Closed toelli-msft closed 3 years ago

toelli-msft commented 3 years ago

... and simplify $check into the bargain.

Fixes https://github.com/microsoft/knossos-ksc/issues/847

It would be good to have the C++ experts check that this makes sense.

dcrc2 commented 3 years ago

It would be good to have the C++ experts check that this makes sense.

Ah, now if I was a real C++ expert, I'd be able to explain whether it's valid to use applyWithAllocator in map here, before applyWithAllocator has been defined. I think it's fine, but the rules about this are notoriously obscure. I'd suggest avoiding all this by moving applyWithAllocator above map, perhaps at the end of the "Allocator" section.

toelli-msft commented 3 years ago

I'd suggest avoiding all this by moving applyWithAllocator above map

Given that it works as written is there any strong need to do this? Is it liable to break in hard to diagnose ways if I don't, perhaps?

awf commented 3 years ago

I'd suggest avoiding all this by moving applyWithAllocator above map

Given that it works as written is there any strong need to do this? Is it liable to break in hard to diagnose ways if I don't, perhaps?

Seems like a sensible suggestion to avoid anything that might be "notoriously obscure".

dcrc2 commented 3 years ago

I'd suggest avoiding all this by moving applyWithAllocator above map

Given that it works as written is there any strong need to do this? Is it liable to break in hard to diagnose ways if I don't, perhaps?

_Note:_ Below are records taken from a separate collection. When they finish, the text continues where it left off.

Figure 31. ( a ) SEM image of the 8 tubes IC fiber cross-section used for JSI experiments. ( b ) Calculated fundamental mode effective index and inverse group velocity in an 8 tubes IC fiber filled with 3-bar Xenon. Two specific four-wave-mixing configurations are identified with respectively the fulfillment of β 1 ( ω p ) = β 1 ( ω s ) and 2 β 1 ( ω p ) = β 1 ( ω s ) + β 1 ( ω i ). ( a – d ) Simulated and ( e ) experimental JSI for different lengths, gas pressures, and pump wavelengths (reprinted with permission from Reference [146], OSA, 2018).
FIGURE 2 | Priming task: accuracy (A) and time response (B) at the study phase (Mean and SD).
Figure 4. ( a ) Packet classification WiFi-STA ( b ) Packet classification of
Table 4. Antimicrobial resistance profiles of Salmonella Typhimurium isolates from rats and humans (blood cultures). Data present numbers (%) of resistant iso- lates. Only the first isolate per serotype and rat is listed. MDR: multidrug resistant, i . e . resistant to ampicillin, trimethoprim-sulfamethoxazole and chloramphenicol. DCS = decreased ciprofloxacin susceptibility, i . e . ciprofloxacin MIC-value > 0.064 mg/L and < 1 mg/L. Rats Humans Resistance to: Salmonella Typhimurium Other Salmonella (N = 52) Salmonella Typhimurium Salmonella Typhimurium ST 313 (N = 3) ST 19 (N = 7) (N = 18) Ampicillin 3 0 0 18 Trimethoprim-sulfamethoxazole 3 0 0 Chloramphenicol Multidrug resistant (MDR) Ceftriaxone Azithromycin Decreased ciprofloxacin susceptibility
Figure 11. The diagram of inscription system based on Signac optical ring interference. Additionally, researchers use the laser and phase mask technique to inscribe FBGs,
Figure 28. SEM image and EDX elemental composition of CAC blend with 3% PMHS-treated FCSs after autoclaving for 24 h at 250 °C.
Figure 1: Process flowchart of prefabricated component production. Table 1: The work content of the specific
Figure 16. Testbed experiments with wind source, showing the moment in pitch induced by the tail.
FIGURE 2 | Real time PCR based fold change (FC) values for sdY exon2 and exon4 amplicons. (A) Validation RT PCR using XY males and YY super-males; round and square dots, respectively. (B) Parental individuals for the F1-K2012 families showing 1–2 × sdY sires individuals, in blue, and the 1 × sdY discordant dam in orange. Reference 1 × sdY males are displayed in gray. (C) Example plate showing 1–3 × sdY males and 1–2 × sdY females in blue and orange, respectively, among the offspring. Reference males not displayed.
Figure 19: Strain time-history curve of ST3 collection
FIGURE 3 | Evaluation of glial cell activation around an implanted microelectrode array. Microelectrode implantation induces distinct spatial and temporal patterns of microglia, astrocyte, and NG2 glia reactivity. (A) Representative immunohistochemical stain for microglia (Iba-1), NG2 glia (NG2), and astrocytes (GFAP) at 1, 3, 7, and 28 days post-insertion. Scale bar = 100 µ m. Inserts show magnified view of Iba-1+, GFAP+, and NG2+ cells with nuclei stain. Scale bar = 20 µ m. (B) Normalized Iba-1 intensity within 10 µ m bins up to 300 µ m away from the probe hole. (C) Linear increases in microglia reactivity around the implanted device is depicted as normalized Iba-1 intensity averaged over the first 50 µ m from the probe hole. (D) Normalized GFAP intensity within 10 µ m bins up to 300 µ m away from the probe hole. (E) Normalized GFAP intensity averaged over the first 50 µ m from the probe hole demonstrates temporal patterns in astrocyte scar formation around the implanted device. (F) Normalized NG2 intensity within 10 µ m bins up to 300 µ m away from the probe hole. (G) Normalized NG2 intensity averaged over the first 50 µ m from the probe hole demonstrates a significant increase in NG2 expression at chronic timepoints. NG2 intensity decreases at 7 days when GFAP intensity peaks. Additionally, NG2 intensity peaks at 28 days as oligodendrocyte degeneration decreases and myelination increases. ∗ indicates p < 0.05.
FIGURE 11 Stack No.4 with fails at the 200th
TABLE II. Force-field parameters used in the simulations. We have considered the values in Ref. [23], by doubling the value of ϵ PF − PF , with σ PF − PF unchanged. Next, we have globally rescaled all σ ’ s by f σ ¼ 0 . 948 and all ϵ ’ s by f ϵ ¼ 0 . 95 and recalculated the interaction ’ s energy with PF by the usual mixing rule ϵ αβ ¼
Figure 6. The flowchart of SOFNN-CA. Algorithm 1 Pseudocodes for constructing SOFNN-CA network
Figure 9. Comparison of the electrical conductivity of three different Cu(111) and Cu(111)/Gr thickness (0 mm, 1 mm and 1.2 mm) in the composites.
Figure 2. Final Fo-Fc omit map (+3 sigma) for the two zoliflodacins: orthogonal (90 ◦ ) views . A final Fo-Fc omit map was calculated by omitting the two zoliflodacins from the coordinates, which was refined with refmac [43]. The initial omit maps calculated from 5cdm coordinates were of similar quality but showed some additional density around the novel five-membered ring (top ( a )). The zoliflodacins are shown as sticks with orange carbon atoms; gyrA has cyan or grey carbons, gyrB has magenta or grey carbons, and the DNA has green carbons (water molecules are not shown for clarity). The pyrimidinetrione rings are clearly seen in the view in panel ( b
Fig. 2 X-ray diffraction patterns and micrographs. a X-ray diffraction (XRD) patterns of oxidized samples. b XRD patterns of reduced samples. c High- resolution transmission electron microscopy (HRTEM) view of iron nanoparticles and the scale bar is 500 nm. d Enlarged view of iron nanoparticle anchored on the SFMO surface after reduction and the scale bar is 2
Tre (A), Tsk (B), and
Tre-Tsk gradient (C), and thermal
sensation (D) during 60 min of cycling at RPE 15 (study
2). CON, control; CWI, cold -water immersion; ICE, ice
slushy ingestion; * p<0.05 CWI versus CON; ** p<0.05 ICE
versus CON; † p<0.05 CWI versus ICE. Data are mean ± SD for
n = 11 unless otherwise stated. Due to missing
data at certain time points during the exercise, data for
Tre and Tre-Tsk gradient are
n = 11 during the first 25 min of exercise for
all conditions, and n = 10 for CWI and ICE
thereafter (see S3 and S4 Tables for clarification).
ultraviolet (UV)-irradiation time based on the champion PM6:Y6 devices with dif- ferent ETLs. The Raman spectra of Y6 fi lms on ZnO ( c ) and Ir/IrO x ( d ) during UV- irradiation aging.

For this particular function I think you're fine. There is similar code which does break, for example if you decided to specify the namespace explicitly (ks::applyWithAllocator), or if instead of applyWithAllocator you had a function which required an explicit template argument (such as build), or if you were referring to a type rather than a function.

But I think the convention is to order to contents of headers to avoid referring to functions defined later in the file, because sometimes this is necessary, even though it isn't necessary in this case.

awf commented 3 years ago

But I think the convention is to order to contents of headers to avoid referring to functions defined later in the file, because sometimes this is necessary, even though it isn't necessary in this case.

Indeed, and to use forward declarations otherwise, either for mutual recursion or just for clarity of exposition.

toelli-msft commented 3 years ago

OK, sounds like a good idea to avoid anything fragile so I enacted David's suggestion. Will merge imminently unless anyone shouts.